Naar aanleiding van goede laagcontrole meteen de cd van Holly Cole uit de kast gepakt en de inmiddels beruchte Train Song opgezet. Een strakke, diepe bas goed onder controle gehouden, wordt als het ware de kamer ingeblazen met volop dynamiek. De achtergrondinformatie verzandt daarbij niet in een brei maar blijft duidelijk waarneembaar.
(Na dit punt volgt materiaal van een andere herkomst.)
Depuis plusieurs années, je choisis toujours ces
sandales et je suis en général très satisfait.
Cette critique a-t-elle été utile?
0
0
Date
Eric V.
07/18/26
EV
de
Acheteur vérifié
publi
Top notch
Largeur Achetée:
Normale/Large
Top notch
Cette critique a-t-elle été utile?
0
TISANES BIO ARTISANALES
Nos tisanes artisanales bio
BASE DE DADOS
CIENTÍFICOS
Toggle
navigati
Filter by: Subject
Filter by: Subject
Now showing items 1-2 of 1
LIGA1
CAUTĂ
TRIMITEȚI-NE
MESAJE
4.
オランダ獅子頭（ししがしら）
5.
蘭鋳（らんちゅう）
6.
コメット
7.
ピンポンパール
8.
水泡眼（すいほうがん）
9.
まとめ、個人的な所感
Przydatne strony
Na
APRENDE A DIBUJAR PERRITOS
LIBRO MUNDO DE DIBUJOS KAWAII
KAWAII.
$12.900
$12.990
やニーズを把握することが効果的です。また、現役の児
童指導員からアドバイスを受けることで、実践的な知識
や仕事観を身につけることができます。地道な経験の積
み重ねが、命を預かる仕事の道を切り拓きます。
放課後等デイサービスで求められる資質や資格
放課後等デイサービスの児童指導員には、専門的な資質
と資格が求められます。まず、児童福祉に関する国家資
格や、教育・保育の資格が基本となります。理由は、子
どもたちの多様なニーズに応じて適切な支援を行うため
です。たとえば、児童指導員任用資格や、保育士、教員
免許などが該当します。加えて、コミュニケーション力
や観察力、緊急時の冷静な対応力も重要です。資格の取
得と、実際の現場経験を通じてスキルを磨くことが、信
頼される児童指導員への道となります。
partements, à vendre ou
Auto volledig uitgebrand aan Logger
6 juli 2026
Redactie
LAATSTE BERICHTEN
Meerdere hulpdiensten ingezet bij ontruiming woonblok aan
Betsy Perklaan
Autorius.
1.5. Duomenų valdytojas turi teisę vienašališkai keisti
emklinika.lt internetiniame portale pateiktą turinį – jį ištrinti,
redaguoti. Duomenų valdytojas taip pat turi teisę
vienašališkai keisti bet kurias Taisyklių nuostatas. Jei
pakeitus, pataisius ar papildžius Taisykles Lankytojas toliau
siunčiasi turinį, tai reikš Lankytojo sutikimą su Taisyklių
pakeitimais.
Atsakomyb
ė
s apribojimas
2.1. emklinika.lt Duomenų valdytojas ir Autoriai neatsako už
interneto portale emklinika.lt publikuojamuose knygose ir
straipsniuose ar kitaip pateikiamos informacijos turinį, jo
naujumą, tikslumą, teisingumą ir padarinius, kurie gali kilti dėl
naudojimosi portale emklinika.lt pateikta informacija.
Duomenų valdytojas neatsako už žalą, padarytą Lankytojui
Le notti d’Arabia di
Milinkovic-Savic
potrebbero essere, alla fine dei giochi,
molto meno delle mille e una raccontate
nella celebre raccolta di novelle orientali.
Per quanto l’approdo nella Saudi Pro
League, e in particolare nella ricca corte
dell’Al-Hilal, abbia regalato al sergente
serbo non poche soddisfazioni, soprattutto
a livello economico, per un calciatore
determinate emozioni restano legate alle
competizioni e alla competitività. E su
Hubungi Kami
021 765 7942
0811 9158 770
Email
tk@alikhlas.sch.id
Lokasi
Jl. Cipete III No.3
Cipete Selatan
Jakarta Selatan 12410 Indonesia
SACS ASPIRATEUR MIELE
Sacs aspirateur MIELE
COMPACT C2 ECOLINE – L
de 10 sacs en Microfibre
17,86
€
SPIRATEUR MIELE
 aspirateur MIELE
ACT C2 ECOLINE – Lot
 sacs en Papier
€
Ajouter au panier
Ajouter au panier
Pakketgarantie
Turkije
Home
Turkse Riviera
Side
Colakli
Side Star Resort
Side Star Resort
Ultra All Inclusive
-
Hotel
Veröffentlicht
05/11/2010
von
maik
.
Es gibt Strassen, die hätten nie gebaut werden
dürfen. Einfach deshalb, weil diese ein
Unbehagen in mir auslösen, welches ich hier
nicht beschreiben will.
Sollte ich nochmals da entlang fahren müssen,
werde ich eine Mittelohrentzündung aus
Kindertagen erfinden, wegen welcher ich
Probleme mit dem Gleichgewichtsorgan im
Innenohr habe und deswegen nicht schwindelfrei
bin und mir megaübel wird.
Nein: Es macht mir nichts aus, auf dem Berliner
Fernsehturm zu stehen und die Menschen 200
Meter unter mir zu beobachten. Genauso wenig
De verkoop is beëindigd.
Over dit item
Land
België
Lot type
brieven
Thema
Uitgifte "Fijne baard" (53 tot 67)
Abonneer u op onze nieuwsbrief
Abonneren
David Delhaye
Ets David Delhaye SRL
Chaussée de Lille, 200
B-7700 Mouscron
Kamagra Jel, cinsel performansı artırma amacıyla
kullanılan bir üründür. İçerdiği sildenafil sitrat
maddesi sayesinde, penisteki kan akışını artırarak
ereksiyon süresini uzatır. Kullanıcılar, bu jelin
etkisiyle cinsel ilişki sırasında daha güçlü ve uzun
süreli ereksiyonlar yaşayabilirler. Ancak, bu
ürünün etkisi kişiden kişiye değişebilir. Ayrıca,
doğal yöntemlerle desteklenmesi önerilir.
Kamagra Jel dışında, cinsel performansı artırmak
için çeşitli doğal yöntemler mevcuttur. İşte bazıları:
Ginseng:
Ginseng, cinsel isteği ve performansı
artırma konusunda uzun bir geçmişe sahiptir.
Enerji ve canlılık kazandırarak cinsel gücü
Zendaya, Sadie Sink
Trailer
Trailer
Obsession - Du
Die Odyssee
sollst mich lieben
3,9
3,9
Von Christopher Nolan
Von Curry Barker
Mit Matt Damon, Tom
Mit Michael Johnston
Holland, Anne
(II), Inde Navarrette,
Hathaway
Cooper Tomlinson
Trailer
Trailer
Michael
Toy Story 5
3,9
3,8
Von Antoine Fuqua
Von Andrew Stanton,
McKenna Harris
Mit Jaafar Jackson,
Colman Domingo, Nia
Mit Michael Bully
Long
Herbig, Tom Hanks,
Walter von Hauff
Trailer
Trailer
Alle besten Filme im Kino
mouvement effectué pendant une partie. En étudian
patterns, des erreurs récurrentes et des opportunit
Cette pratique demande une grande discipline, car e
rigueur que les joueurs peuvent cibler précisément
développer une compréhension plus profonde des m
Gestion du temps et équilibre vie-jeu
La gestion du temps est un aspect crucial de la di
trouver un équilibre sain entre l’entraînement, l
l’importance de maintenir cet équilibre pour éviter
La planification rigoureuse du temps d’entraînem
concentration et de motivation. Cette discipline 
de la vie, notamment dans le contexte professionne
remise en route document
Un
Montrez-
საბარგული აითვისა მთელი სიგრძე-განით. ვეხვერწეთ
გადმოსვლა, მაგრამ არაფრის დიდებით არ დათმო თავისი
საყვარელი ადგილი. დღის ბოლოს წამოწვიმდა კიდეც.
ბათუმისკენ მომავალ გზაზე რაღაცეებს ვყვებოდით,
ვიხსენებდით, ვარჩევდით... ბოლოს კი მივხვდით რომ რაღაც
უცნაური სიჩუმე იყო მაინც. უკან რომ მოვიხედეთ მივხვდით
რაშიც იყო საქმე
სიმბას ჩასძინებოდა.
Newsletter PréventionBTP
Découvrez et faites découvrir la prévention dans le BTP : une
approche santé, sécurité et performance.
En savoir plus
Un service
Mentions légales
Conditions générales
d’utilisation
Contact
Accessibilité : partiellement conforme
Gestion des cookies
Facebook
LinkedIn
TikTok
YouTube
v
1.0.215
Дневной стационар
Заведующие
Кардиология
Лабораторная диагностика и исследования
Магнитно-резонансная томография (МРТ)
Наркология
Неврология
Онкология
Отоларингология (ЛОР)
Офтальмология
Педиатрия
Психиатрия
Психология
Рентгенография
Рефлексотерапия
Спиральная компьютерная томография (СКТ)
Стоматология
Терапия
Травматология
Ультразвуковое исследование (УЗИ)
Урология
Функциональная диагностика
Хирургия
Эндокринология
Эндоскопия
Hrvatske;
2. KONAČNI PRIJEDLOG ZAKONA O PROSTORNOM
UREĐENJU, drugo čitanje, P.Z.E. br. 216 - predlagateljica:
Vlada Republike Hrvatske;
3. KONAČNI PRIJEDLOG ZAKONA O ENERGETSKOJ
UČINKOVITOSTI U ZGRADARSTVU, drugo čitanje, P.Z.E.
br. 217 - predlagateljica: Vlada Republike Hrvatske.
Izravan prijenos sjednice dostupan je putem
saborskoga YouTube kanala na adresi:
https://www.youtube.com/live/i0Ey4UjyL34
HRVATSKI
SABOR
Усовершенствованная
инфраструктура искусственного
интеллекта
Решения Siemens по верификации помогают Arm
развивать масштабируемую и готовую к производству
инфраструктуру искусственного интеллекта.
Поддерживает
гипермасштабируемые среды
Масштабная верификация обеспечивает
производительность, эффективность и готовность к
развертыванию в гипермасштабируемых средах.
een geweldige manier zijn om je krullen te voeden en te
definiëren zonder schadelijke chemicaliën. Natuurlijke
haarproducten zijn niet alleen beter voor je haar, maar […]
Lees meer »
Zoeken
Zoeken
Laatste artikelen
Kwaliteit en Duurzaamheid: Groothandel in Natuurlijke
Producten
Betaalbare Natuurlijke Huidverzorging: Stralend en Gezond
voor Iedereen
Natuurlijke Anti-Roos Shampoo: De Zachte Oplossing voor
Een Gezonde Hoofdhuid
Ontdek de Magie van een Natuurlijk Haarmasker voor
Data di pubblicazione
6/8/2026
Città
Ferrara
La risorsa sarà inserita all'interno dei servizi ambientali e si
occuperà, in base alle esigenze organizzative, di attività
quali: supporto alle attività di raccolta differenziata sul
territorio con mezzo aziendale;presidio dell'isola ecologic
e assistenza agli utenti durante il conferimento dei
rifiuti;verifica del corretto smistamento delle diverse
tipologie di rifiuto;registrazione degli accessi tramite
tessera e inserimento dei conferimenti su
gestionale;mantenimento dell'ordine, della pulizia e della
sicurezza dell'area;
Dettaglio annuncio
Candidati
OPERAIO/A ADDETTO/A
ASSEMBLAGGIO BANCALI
De instrumenten en de stem staan op de plaats waar ze behoren. Zo ook de cd Café Blue van Patricia Barber, een weergaloos goede cd die meteen de zwakke schakel in een installatie naar boven brengt, wordt fantastisch weergegeven. Met name de stem van Patricia is en blijft voor sommige versterkers en/of luidsprekers een ramp, maar blijft met de Lavardin IS goed overeind. De geplukte bas staat als een klok. Evenals de piano van madame Barber. Voor de zekerheid nog even de ambianceweergave getest met de cd van The Weavers. Ruimtelijk, gedetailleerd, vloeiend en ook hier weer de vocalen die boeien. De tijd wordt overbrugt, met de ogen dicht zie je in gedachten de leden van de Weavers staan op het podium. Je “voelt” het meestampen van de voeten op podium door de artiesten. Je hoort het gekuch van het aanwezige publiek in de zaal. Alles is aanwezig en dat is een prestatie op zich, zeker afgezet tegen de prijs van deze versterker.